Que nous dit cette légende, sinon que la nature seule, et non pas le tumulte des foules, peut nous initier à la vérité ; que pour scruter les mystères de la science il est bon de se retirer dans la solitude et de développer son intelligence par la réflexion ? Numa Pompilius, Égérie ne sont que des noms symboliques résumant toute une période de l’histoire du peuple romain aussi bien que de chaque société naissante ; c’est aux nymphes, ou pour mieux dire, c’est aux sources, aux forêts, aux montagnes, qu’à l’origine de toute civilisation les hommes ont dû leurs mœurs et leurs lois. Et quand bien même il serait serait vrai que la discrète nature eût pu donner ainsi des conseils aux législateurs, transformés bientôt en oppresseurs de l’humanité, combien plus n’a-t-elle pas fait en faveur des souffrants de la terre, pour leur rendre le courage, les consoler dans leurs heures d’amertume, leur donner une force nouvelle dans la grande bataille de la vie. Si les opprimés n’avaient pu retremper leur énergie et se refaire une âme par la contemplation de la terre, et de ses grands paysages, depuis longtemps déjà l’initiative et l’audace eussent été complètement étouffées. Toutes les têtes se seraient courbées sous la main de quelques despotes, toutes les intelligences seraient restées prises dans un indestructible réseau de subtilités et de mensonges.

_Données fournies:_
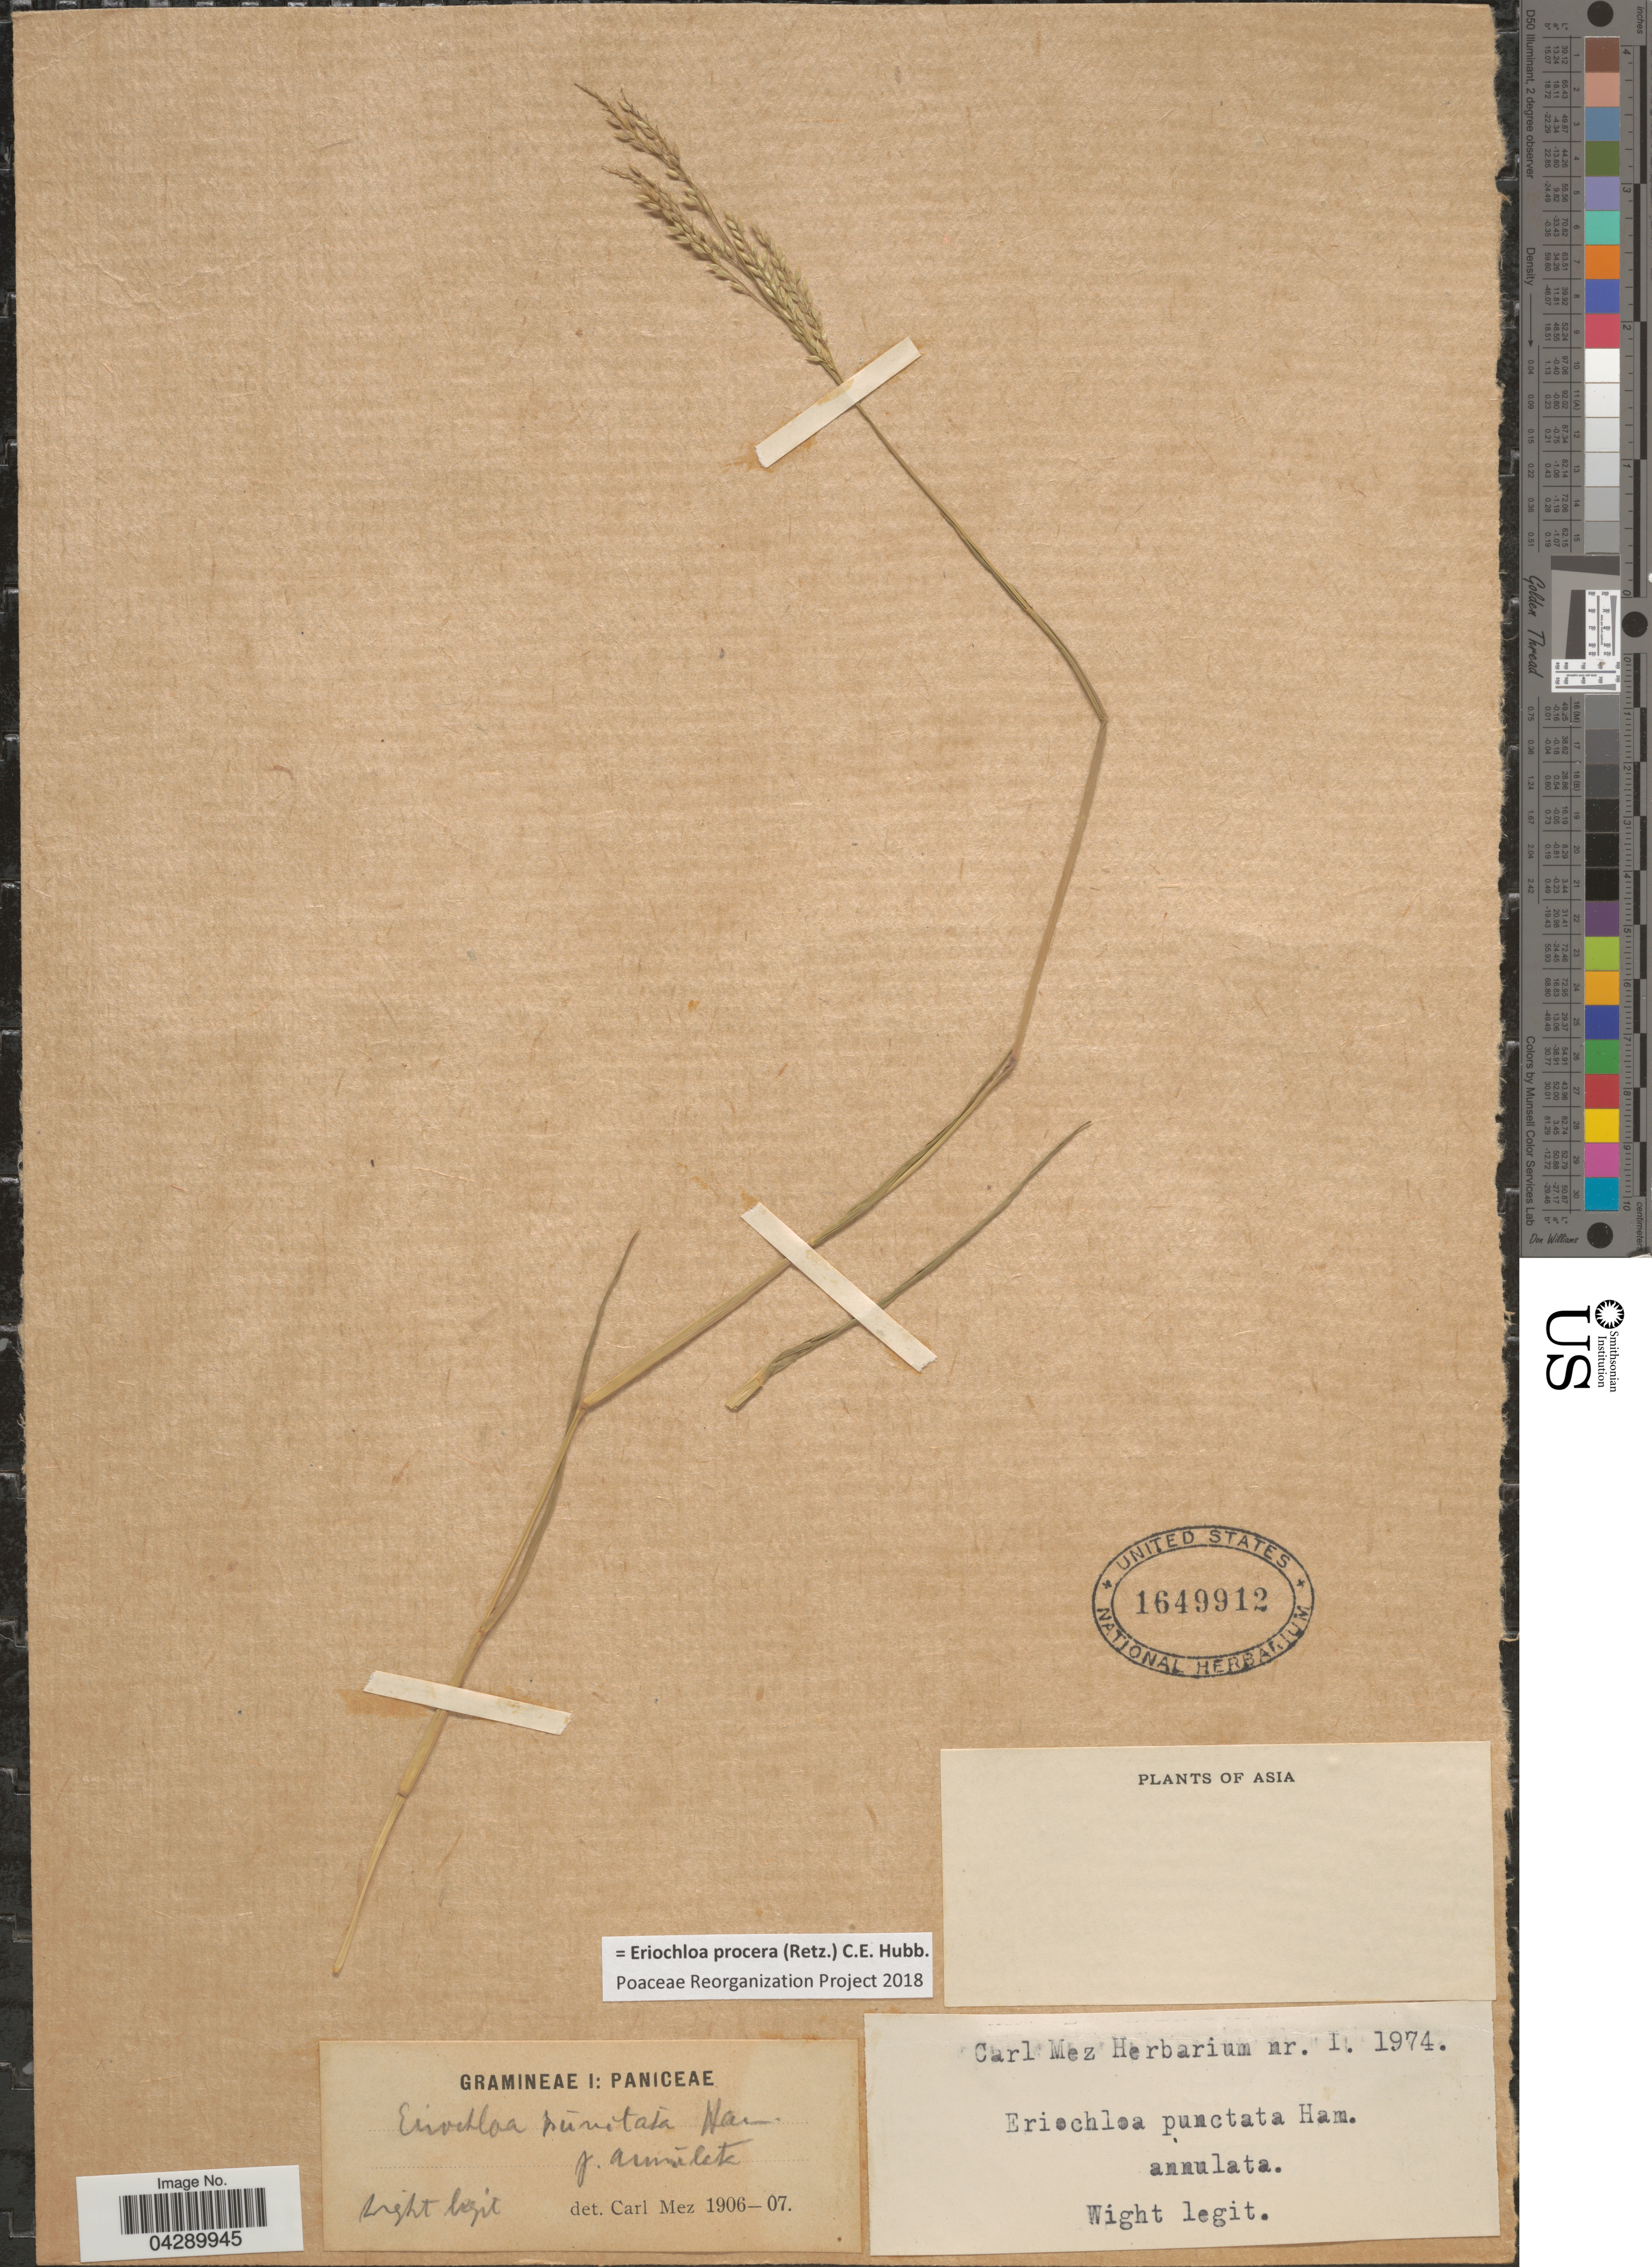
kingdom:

---

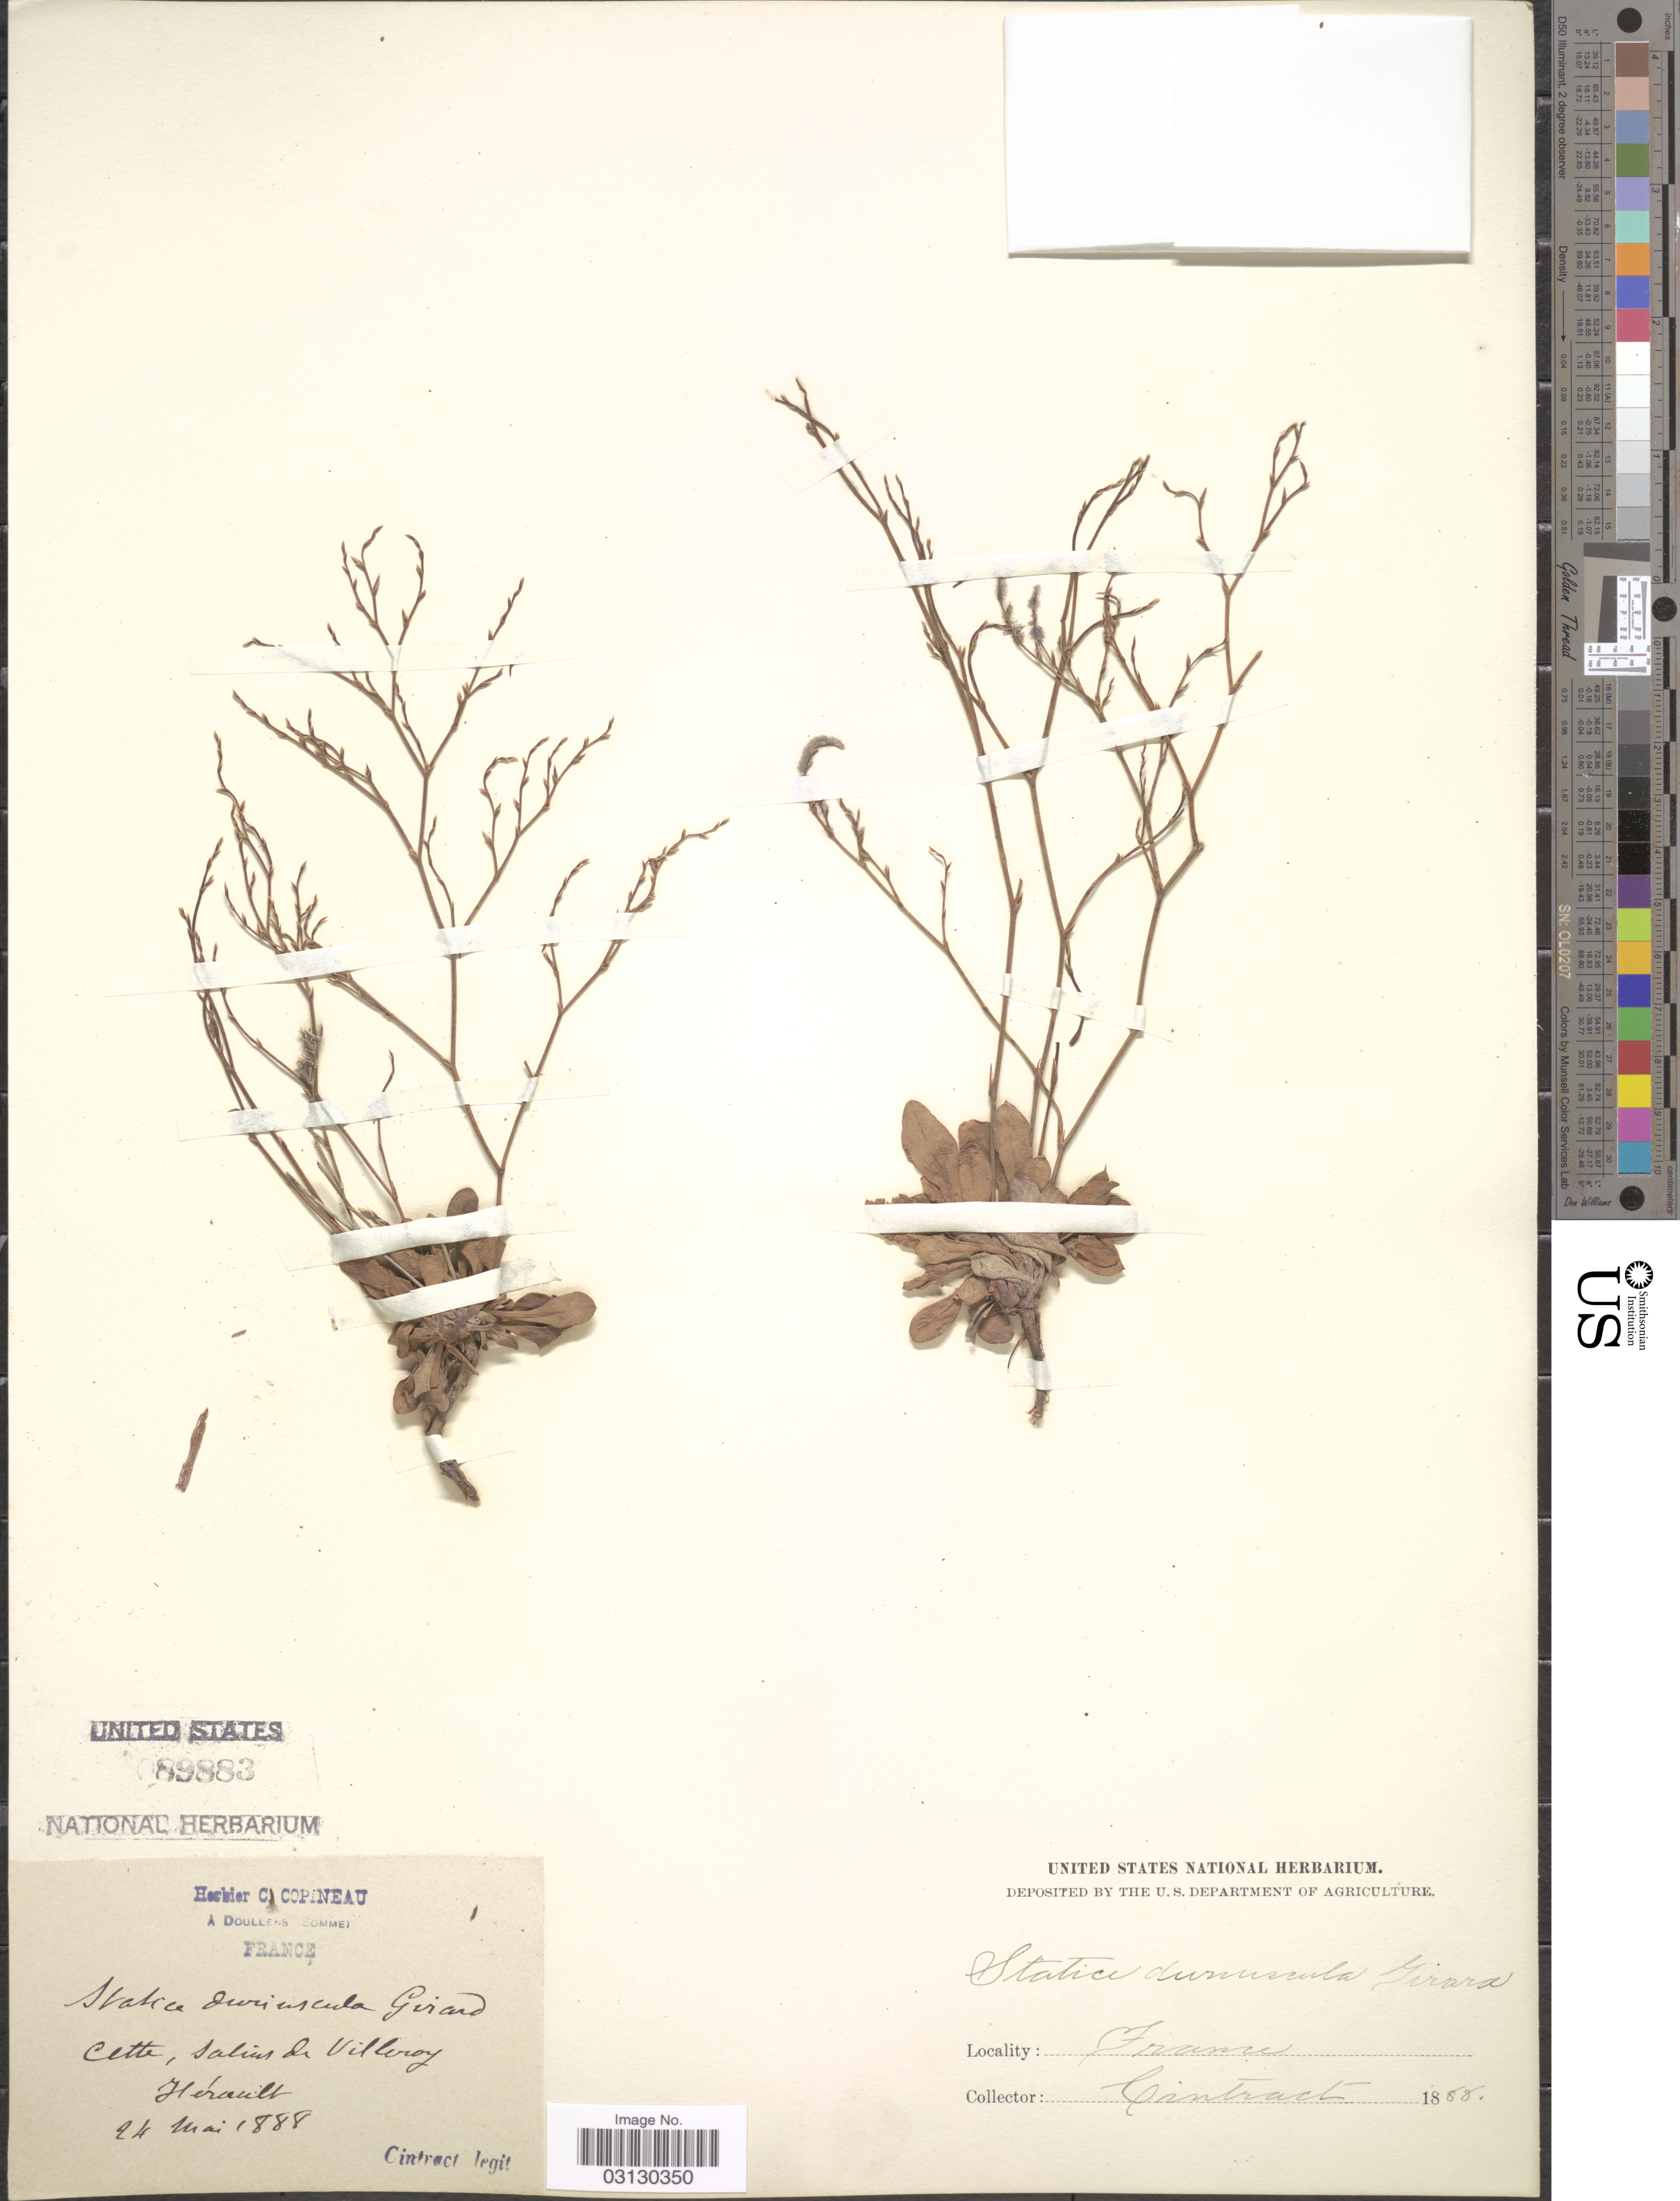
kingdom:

_Consigne:_ D'après l'extrait source, qu'a fait la nature en faveur des souffrants de la terre ? Énumérez tout ce qu'il mentionne.

_Corrigé:_
- Leur rendre le courage.
- Les consoler dans leurs heures d'amertume.
- Leur donner une force nouvelle dans la grande bataille de la vie.